WHAT IS REQUIRED ▸
Report all lines below with the word "measurements".

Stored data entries
########

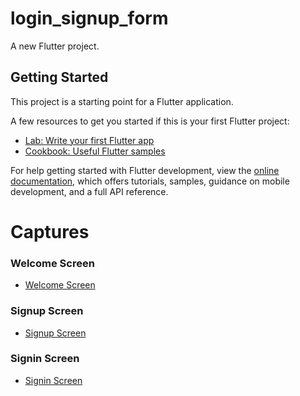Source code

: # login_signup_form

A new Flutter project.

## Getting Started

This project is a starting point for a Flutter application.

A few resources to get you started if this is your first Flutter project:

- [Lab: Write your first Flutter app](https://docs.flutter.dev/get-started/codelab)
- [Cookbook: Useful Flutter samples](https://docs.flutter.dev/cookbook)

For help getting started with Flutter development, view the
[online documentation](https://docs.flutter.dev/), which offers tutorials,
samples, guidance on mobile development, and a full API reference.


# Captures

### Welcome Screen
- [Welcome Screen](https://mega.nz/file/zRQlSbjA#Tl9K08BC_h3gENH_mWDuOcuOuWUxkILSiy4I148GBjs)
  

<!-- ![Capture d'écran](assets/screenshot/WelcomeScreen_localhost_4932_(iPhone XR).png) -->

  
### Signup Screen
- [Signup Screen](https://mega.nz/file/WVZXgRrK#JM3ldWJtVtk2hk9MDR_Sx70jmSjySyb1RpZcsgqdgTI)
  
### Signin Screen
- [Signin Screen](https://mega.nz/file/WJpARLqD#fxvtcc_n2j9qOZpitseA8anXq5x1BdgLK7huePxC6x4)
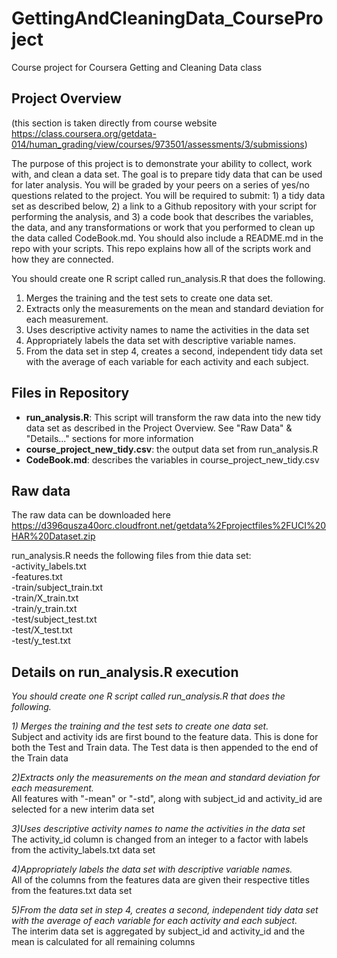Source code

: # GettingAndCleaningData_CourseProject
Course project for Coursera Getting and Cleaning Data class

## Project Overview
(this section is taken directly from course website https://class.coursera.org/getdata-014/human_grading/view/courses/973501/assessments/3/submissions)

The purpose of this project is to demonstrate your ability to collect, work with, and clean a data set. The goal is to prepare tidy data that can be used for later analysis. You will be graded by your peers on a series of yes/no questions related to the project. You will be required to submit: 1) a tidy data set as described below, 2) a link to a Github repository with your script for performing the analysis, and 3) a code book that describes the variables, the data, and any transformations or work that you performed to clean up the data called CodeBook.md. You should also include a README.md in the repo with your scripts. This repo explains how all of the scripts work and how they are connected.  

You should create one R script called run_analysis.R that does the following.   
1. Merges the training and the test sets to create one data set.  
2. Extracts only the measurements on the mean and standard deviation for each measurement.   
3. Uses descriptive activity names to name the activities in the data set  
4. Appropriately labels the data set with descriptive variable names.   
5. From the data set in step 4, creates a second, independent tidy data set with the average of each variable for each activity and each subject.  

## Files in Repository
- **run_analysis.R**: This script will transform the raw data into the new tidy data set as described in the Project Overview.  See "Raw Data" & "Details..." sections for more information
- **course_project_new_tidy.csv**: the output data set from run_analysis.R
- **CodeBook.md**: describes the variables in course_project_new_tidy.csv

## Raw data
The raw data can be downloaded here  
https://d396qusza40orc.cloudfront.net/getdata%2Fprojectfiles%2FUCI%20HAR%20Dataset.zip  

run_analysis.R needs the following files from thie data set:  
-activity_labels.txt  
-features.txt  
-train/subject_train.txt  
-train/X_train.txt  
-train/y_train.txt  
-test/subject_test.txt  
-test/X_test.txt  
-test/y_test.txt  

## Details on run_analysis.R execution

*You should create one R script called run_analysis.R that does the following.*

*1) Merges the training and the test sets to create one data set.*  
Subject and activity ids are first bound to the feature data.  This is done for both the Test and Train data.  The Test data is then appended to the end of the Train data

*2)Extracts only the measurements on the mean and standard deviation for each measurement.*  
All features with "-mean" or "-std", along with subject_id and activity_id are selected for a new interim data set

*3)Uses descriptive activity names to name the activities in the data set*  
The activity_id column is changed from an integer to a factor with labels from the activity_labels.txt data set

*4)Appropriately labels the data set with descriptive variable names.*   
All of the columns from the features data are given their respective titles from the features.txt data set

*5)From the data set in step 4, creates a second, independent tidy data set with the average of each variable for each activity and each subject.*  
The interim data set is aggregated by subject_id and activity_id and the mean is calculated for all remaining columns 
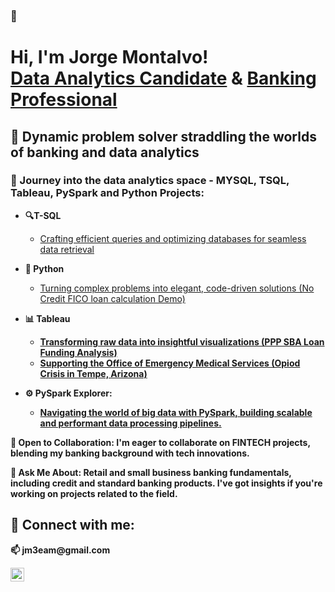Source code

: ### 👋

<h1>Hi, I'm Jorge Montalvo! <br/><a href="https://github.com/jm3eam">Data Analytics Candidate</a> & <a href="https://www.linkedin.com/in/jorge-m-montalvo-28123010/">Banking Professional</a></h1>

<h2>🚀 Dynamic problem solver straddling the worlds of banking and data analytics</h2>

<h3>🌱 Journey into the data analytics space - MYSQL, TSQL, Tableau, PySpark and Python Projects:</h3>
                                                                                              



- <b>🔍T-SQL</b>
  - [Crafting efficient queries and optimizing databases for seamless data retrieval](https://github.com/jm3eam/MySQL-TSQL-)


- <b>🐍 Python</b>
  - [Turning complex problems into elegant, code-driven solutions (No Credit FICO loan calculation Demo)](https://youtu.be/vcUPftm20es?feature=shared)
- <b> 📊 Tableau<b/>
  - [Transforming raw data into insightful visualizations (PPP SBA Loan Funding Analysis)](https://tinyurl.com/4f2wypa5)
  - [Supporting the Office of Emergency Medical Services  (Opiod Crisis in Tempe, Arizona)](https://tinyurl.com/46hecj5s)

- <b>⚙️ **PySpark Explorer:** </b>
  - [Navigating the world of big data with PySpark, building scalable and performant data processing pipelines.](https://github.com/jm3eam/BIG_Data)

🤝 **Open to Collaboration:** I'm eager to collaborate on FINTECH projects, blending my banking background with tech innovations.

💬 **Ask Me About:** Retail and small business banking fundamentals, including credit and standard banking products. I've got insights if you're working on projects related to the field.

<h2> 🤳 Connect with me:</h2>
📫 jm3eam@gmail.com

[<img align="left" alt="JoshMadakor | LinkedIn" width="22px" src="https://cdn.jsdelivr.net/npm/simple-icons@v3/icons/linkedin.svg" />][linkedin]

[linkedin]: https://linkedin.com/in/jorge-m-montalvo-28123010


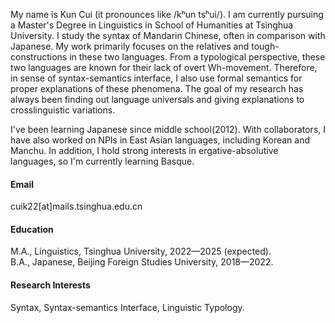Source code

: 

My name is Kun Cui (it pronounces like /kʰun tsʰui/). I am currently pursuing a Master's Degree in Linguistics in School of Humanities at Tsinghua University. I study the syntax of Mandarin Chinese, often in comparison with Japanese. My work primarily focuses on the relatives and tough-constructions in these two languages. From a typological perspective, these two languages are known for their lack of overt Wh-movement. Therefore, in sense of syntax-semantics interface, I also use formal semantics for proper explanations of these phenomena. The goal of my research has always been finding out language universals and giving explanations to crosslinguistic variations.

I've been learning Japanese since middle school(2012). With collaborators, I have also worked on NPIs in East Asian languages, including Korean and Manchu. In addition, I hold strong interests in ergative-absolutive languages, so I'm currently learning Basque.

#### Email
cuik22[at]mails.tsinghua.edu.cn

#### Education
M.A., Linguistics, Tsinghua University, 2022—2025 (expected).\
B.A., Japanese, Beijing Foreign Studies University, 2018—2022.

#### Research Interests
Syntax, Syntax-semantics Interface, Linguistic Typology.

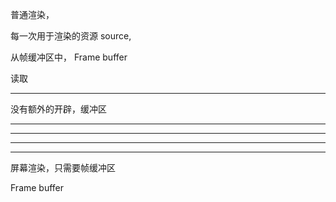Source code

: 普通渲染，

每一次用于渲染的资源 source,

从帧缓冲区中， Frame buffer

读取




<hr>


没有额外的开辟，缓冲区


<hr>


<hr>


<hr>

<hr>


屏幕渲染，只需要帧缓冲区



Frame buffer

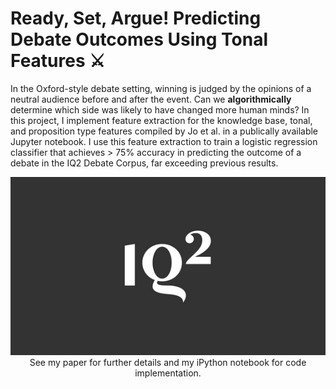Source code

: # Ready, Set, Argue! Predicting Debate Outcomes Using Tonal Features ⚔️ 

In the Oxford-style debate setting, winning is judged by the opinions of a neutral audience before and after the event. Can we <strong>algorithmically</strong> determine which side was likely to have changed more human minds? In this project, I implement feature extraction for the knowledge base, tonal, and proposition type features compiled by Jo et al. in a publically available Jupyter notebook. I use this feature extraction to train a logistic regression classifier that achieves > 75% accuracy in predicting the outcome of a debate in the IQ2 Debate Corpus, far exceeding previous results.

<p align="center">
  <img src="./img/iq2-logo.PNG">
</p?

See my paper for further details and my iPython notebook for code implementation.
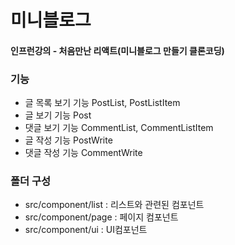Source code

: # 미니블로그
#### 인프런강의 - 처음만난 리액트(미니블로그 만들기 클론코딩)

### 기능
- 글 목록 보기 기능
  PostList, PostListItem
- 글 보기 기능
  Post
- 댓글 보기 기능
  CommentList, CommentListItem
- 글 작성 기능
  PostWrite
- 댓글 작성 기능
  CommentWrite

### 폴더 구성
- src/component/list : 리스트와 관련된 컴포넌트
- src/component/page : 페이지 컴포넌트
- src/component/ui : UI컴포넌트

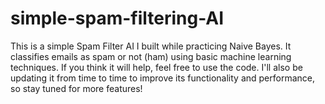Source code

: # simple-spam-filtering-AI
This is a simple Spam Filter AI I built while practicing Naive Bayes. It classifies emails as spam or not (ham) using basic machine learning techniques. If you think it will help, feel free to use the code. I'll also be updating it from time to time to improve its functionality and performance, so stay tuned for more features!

########

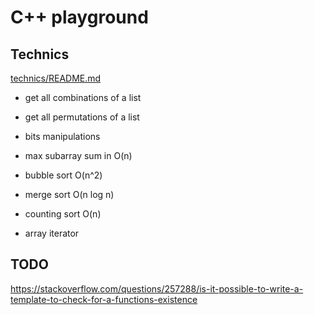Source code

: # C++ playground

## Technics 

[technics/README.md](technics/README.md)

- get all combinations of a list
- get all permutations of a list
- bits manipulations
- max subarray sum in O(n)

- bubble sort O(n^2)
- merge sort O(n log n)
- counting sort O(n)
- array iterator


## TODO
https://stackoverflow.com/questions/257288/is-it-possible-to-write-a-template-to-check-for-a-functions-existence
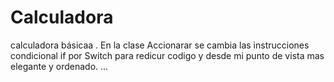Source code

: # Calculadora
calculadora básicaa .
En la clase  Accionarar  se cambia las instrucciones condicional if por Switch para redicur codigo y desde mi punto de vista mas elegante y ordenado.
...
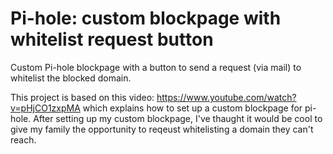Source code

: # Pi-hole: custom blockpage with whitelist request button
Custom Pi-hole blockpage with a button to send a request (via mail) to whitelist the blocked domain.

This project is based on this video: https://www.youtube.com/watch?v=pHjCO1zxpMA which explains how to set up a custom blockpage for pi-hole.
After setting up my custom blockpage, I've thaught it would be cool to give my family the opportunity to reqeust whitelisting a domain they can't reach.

########

SOLUTION TO THIS TASK ▸
2. Extracts only the measurements on the mean and standard deviation for each measurement.   
*2)Extracts only the measurements on the mean and standard deviation for each measurement.*  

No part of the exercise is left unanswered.